▶

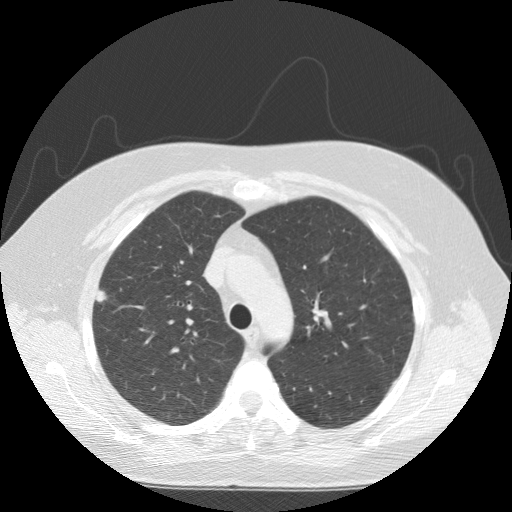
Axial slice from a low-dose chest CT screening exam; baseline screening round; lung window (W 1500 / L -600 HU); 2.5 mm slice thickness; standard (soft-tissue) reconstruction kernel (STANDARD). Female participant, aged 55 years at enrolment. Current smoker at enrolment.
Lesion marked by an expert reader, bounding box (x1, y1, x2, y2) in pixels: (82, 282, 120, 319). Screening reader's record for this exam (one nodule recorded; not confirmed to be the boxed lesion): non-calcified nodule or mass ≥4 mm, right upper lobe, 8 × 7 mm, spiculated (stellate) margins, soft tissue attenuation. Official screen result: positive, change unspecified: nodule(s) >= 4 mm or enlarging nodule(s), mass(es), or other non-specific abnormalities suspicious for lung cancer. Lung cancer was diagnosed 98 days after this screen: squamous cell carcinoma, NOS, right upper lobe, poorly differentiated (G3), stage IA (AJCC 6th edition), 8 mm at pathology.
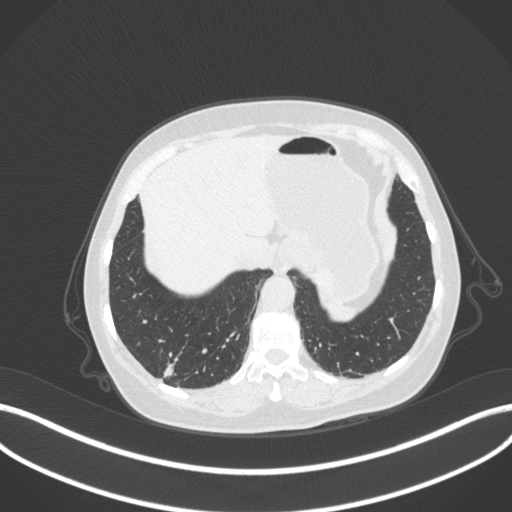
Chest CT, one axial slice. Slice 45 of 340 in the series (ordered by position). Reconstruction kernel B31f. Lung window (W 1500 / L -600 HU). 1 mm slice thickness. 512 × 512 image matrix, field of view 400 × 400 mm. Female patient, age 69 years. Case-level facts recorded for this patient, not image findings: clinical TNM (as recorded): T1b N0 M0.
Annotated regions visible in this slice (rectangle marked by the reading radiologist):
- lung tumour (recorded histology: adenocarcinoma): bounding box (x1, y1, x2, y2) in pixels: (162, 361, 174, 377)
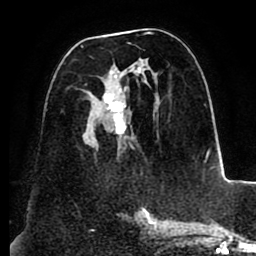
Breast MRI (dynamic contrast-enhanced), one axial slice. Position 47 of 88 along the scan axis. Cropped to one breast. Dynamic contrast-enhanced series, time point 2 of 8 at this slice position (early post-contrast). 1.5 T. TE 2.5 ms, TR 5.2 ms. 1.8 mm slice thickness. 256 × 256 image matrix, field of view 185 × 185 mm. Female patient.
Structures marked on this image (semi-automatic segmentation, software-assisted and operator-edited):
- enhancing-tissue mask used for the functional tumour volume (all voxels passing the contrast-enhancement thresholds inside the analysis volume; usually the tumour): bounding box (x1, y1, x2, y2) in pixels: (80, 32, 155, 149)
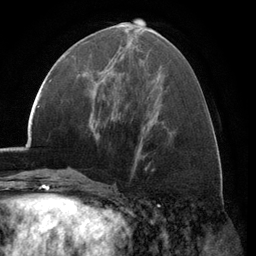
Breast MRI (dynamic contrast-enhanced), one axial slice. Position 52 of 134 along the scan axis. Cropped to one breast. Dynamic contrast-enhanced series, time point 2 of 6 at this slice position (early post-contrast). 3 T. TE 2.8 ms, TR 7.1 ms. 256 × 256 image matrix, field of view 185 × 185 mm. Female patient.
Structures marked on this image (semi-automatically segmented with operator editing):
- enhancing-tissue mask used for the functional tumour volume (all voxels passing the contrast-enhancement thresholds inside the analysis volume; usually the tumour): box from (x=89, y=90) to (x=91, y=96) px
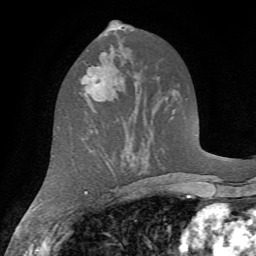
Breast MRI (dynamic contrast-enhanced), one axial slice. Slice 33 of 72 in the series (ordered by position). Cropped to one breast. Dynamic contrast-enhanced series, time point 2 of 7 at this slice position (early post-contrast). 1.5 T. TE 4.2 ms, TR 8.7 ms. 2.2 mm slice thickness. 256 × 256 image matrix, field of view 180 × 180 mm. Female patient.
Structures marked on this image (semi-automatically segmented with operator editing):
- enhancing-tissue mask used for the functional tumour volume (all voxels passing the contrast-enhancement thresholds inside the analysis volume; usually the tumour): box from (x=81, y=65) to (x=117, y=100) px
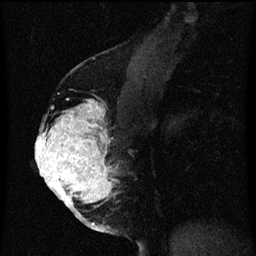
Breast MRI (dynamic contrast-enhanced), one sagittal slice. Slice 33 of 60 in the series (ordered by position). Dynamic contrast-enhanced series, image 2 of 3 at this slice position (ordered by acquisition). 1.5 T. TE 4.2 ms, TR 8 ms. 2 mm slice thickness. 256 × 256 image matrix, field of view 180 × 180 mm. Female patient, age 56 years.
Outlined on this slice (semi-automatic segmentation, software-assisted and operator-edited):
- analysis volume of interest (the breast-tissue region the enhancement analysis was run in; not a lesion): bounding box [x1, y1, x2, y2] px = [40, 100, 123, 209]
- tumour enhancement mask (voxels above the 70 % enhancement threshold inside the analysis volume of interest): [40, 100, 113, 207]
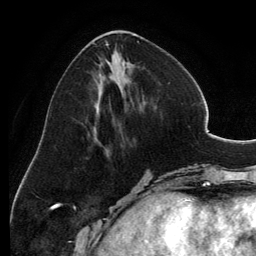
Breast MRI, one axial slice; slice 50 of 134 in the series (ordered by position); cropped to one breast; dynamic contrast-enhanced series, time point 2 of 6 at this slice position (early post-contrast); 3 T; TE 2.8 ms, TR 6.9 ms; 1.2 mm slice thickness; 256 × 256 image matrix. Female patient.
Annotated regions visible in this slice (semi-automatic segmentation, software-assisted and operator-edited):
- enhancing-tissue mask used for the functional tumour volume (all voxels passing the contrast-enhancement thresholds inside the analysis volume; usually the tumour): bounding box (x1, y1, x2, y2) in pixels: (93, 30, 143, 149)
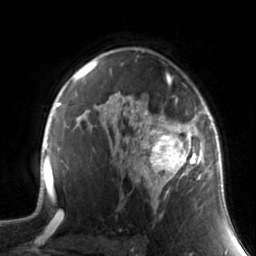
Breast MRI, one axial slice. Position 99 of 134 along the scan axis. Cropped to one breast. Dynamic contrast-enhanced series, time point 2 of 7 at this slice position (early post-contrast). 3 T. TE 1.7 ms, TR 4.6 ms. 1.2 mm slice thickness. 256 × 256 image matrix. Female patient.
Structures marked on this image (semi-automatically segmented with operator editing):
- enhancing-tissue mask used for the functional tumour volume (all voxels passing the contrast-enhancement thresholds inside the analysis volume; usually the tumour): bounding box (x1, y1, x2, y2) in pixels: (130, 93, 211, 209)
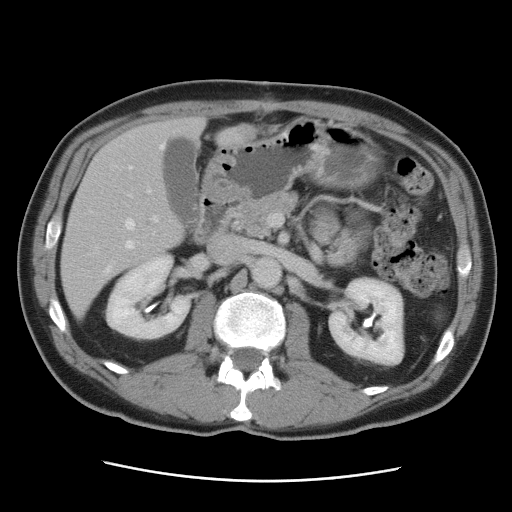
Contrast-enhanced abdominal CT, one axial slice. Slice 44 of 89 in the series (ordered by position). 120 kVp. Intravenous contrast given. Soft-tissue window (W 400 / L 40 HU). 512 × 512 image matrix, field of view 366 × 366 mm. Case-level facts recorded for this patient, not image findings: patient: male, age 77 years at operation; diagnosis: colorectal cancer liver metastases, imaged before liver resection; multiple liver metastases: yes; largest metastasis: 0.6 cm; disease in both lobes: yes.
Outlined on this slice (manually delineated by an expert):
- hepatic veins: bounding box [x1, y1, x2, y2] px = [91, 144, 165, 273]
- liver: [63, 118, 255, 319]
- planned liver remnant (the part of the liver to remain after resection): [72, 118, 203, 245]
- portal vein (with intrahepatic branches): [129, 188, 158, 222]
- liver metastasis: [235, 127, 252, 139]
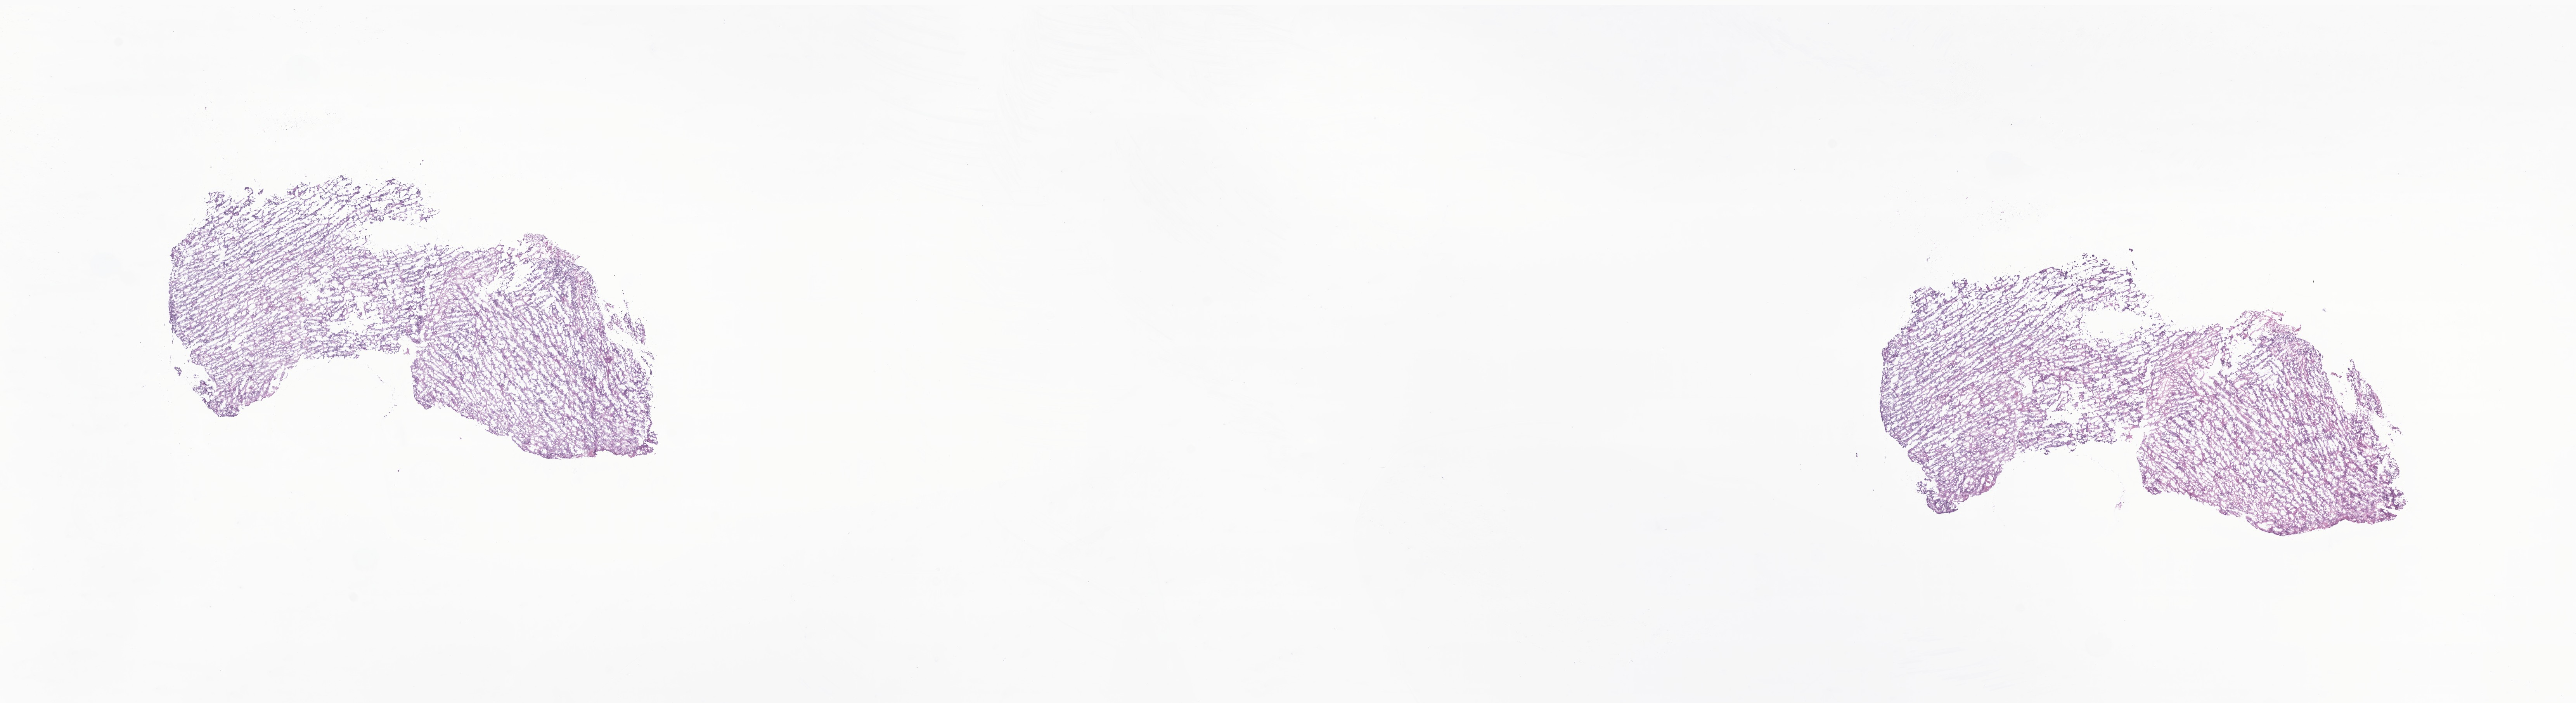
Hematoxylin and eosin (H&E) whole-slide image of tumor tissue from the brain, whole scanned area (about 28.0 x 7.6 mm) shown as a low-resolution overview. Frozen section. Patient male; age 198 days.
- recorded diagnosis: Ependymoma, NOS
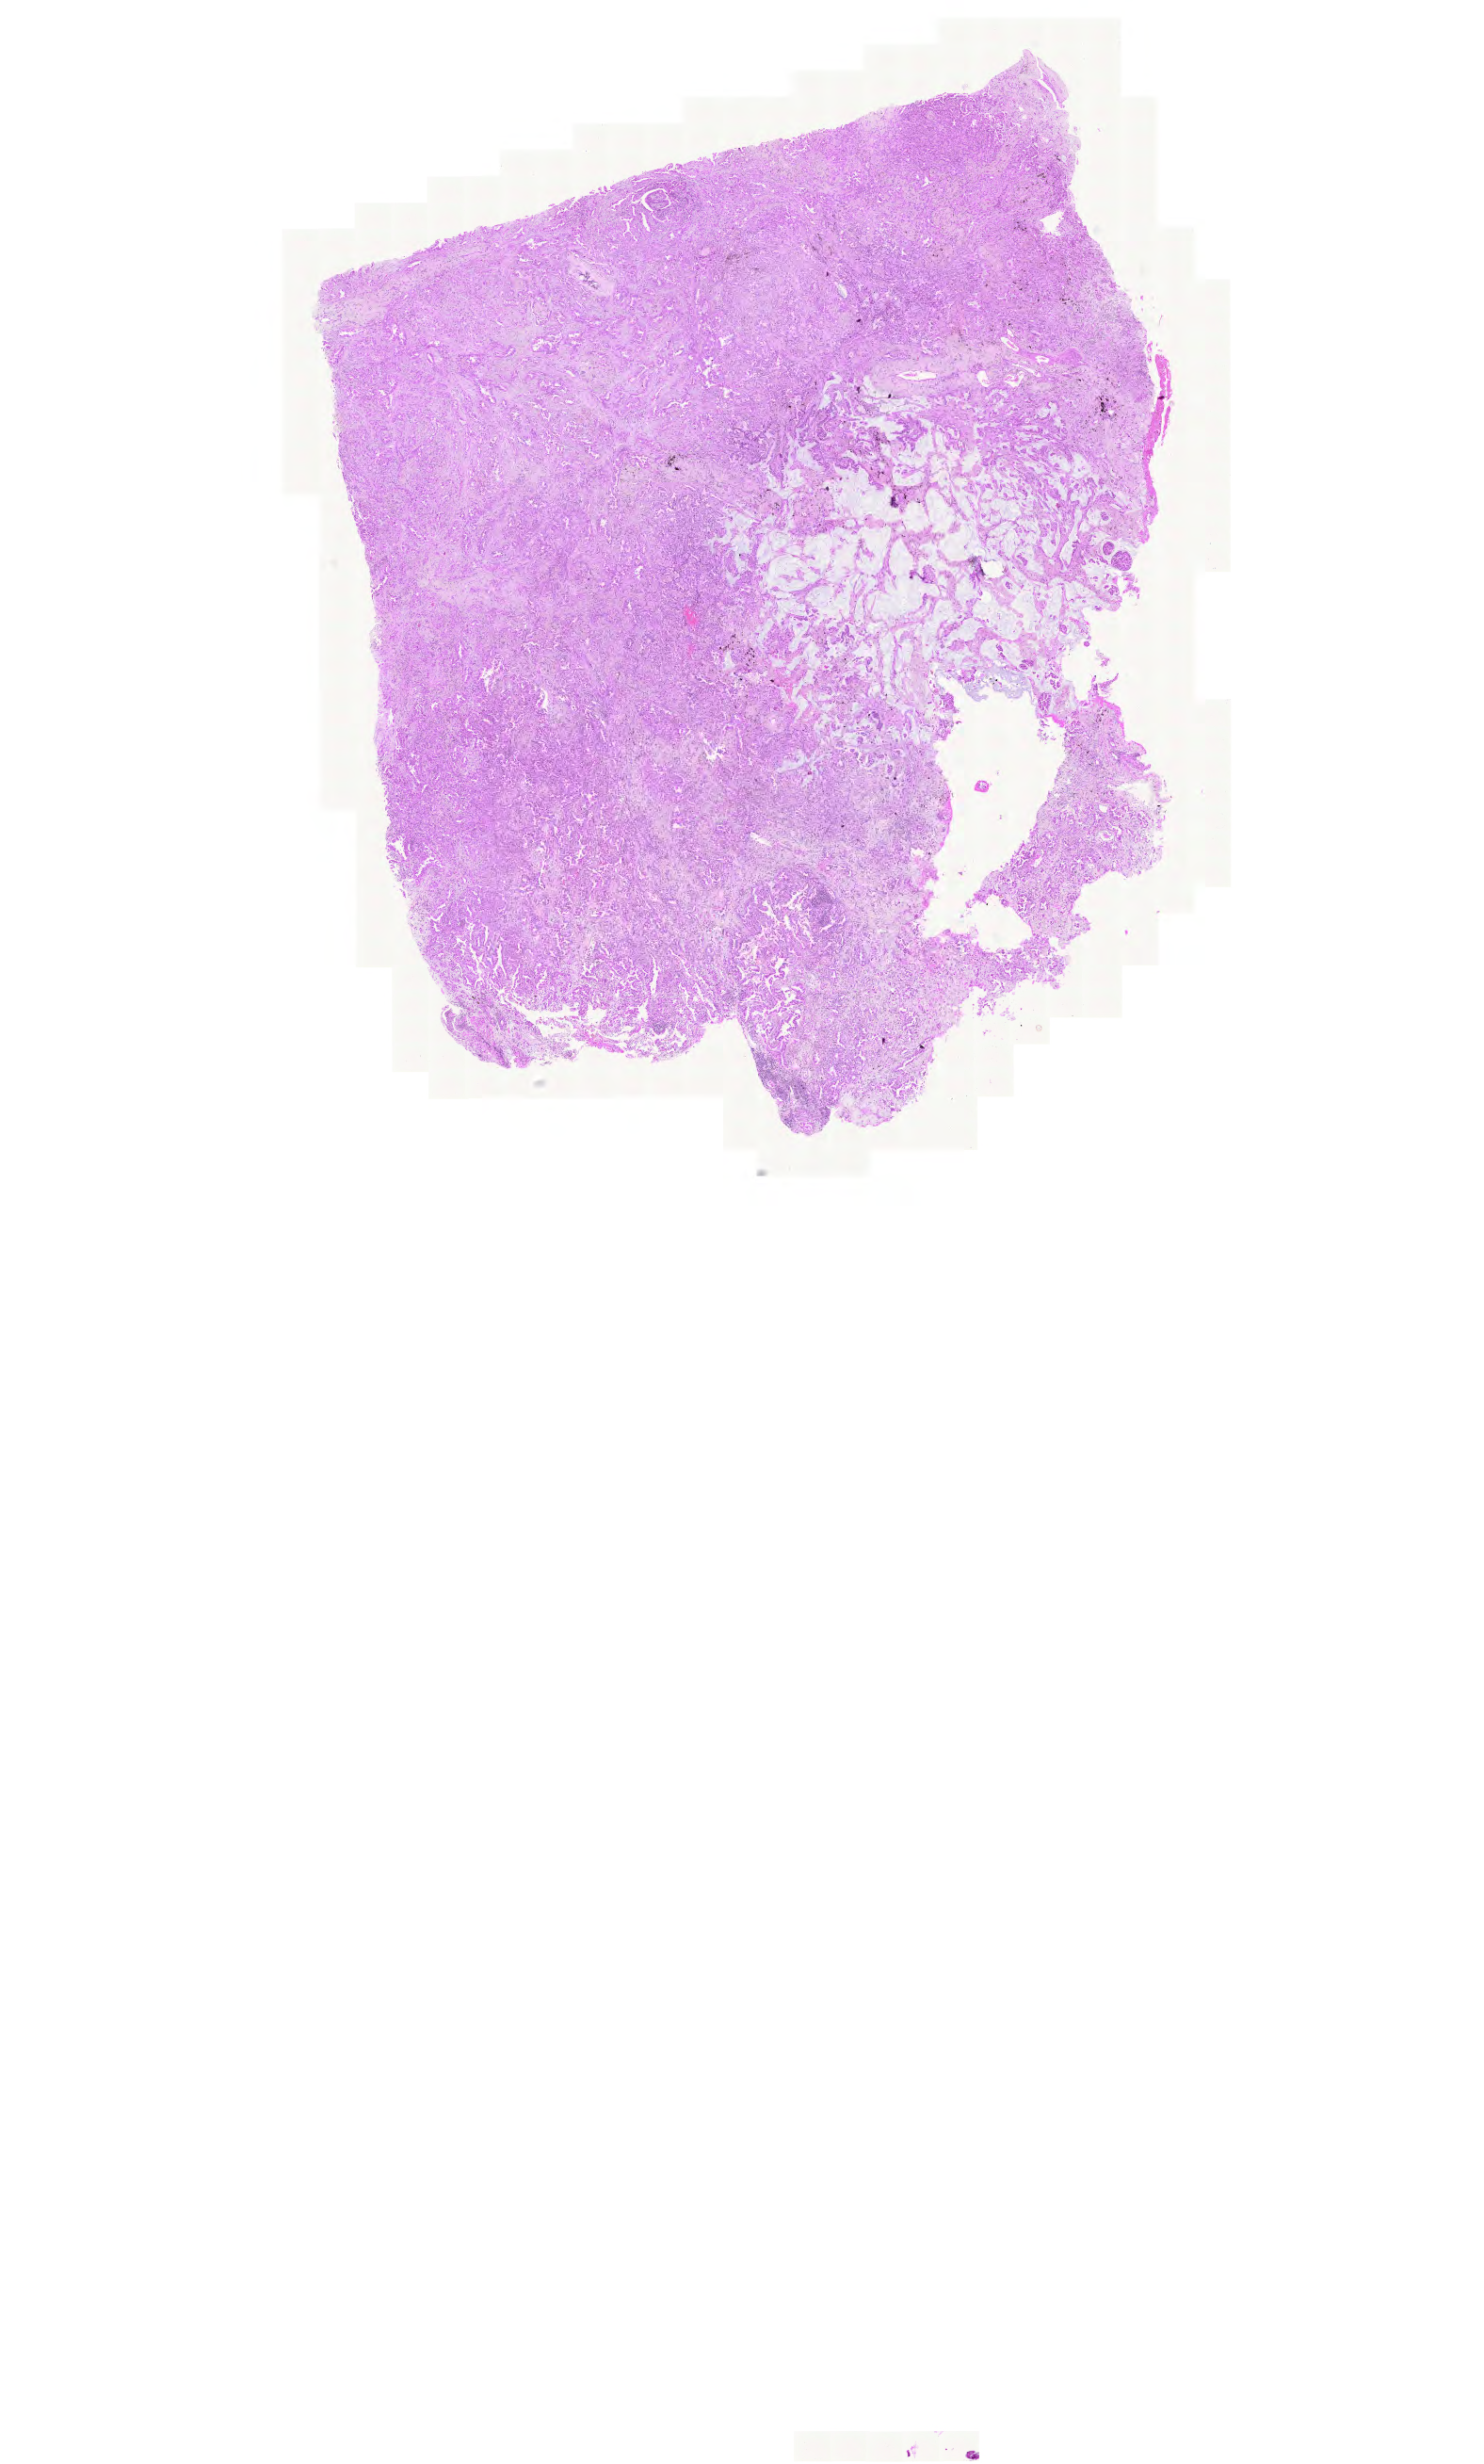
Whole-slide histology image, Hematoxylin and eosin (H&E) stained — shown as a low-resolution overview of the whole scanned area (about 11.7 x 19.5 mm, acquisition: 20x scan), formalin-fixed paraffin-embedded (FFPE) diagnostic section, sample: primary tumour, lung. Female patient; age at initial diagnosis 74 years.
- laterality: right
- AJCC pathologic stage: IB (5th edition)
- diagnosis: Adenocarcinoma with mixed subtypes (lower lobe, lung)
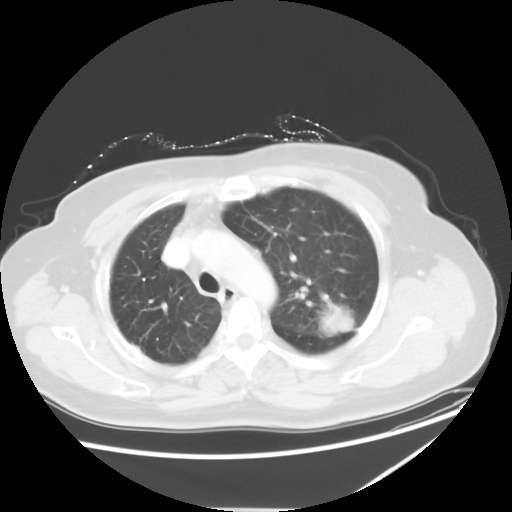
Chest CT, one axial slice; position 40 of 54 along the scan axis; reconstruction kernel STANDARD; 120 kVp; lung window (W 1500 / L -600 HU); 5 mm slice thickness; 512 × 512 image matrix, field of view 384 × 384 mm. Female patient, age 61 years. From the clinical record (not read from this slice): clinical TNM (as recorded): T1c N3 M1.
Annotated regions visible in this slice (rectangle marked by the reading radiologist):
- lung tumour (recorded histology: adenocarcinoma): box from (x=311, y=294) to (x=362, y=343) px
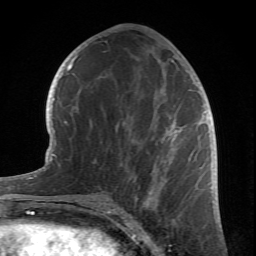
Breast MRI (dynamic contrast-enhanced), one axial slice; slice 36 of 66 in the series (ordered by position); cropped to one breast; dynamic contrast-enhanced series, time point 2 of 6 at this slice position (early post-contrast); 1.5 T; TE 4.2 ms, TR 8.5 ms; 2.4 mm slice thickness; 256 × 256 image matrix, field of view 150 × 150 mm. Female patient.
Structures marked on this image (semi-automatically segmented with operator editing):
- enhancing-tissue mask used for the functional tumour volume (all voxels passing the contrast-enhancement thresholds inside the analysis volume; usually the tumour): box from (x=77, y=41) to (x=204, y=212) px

◀

[Task description] The lines above starting at the one that contains "Breast MRI (dynamic contrast-enhanced), one sagittal" and ending at the one that contains "- tumour enhancement" must be transcribed exactly, and no other lines may appear.

[Response area]
Breast MRI (dynamic contrast-enhanced), one sagittal slice. Slice 33 of 60 in the series (ordered by position). Dynamic contrast-enhanced series, image 2 of 3 at this slice position (ordered by acquisition). 1.5 T. TE 4.2 ms, TR 8 ms. 2 mm slice thickness. 256 × 256 image matrix, field of view 180 × 180 mm. Female patient, age 56 years.
Outlined on this slice (semi-automatic segmentation, software-assisted and operator-edited):
- analysis volume of interest (the breast-tissue region the enhancement analysis was run in; not a lesion): bounding box [x1, y1, x2, y2] px = [40, 100, 123, 209]
- tumour enhancement mask (voxels above the 70 % enhancement threshold inside the analysis volume of interest): [40, 100, 113, 207]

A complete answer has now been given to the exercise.